• _WHAT YOU WILL DO_: Reproduce exactly the line with "Lally (2015) recognises" and all the lines beneath it, stopping only at the end of the material.

DATA FOR THIS TASK Block Start

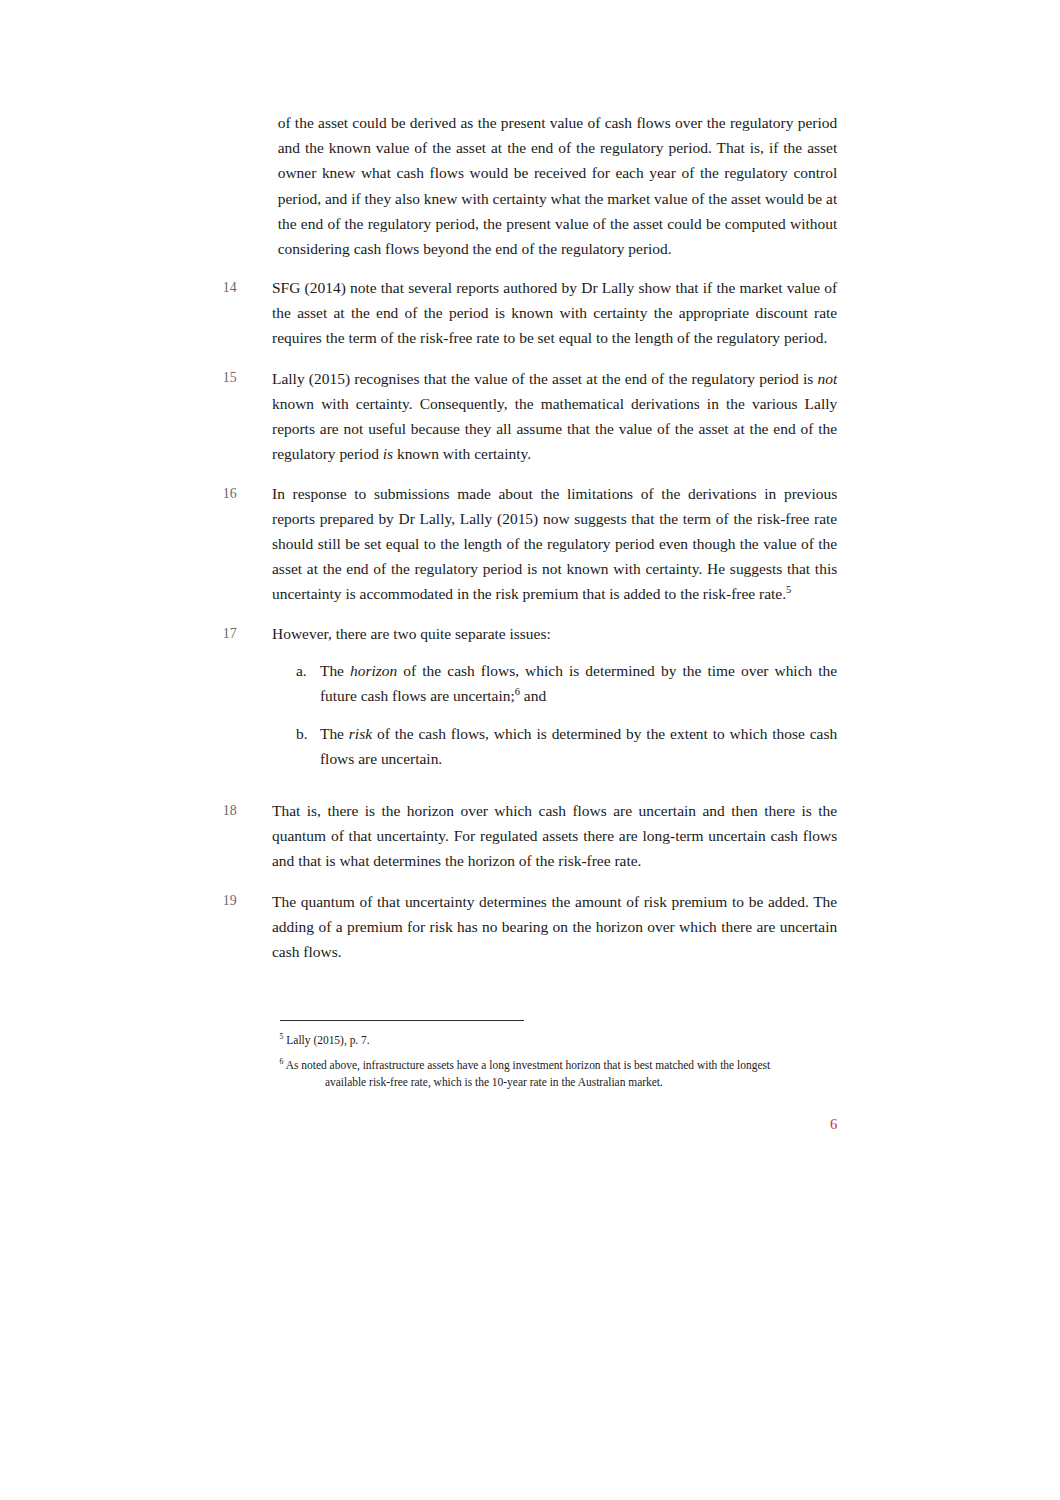of the asset could be derived as the present value of cash flows over the regulatory period and the known value of the asset at the end of the regulatory period. That is, if the asset owner knew what cash flows would be received for each year of the regulatory control period, and if they also knew with certainty what the market value of the asset would be at the end of the regulatory period, the present value of the asset could be computed without considering cash flows beyond the end of the regulatory period.
14
SFG (2014) note that several reports authored by Dr Lally show that if the market value of the asset at the end of the period is known with certainty the appropriate discount rate requires the term of the risk-free rate to be set equal to the length of the regulatory period.
15
Lally (2015) recognises that the value of the asset at the end of the regulatory period is not known with certainty. Consequently, the mathematical derivations in the various Lally reports are not useful because they all assume that the value of the asset at the end of the regulatory period is known with certainty.
16
In response to submissions made about the limitations of the derivations in previous reports prepared by Dr Lally, Lally (2015) now suggests that the term of the risk-free rate should still be set equal to the length of the regulatory period even though the value of the asset at the end of the regulatory period is not known with certainty. He suggests that this uncertainty is accommodated in the risk premium that is added to the risk-free rate.5
17
However, there are two quite separate issues:
a. The horizon of the cash flows, which is determined by the time over which the future cash flows are uncertain;6 and
b. The risk of the cash flows, which is determined by the extent to which those cash flows are uncertain.
18
That is, there is the horizon over which cash flows are uncertain and then there is the quantum of that uncertainty. For regulated assets there are long-term uncertain cash flows and that is what determines the horizon of the risk-free rate.
19
The quantum of that uncertainty determines the amount of risk premium to be added. The adding of a premium for risk has no bearing on the horizon over which there are uncertain cash flows.
5 Lally (2015), p. 7.
6 As noted above, infrastructure assets have a long investment horizon that is best matched with the longest available risk-free rate, which is the 10-year rate in the Australian market.
6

DATA FOR THIS TASK Block End

• _ANSWER SPACE_:
Lally (2015) recognises that the value of the asset at the end of the regulatory period is not known with certainty. Consequently, the mathematical derivations in the various Lally reports are not useful because they all assume that the value of the asset at the end of the regulatory period is known with certainty.
16
In response to submissions made about the limitations of the derivations in previous reports prepared by Dr Lally, Lally (2015) now suggests that the term of the risk-free rate should still be set equal to the length of the regulatory period even though the value of the asset at the end of the regulatory period is not known with certainty. He suggests that this uncertainty is accommodated in the risk premium that is added to the risk-free rate.5
17
However, there are two quite separate issues:
a. The horizon of the cash flows, which is determined by the time over which the future cash flows are uncertain;6 and
b. The risk of the cash flows, which is determined by the extent to which those cash flows are uncertain.
18
That is, there is the horizon over which cash flows are uncertain and then there is the quantum of that uncertainty. For regulated assets there are long-term uncertain cash flows and that is what determines the horizon of the risk-free rate.
19
The quantum of that uncertainty determines the amount of risk premium to be added. The adding of a premium for risk has no bearing on the horizon over which there are uncertain cash flows.
5 Lally (2015), p. 7.
6 As noted above, infrastructure assets have a long investment horizon that is best matched with the longest available risk-free rate, which is the 10-year rate in the Australian market.
6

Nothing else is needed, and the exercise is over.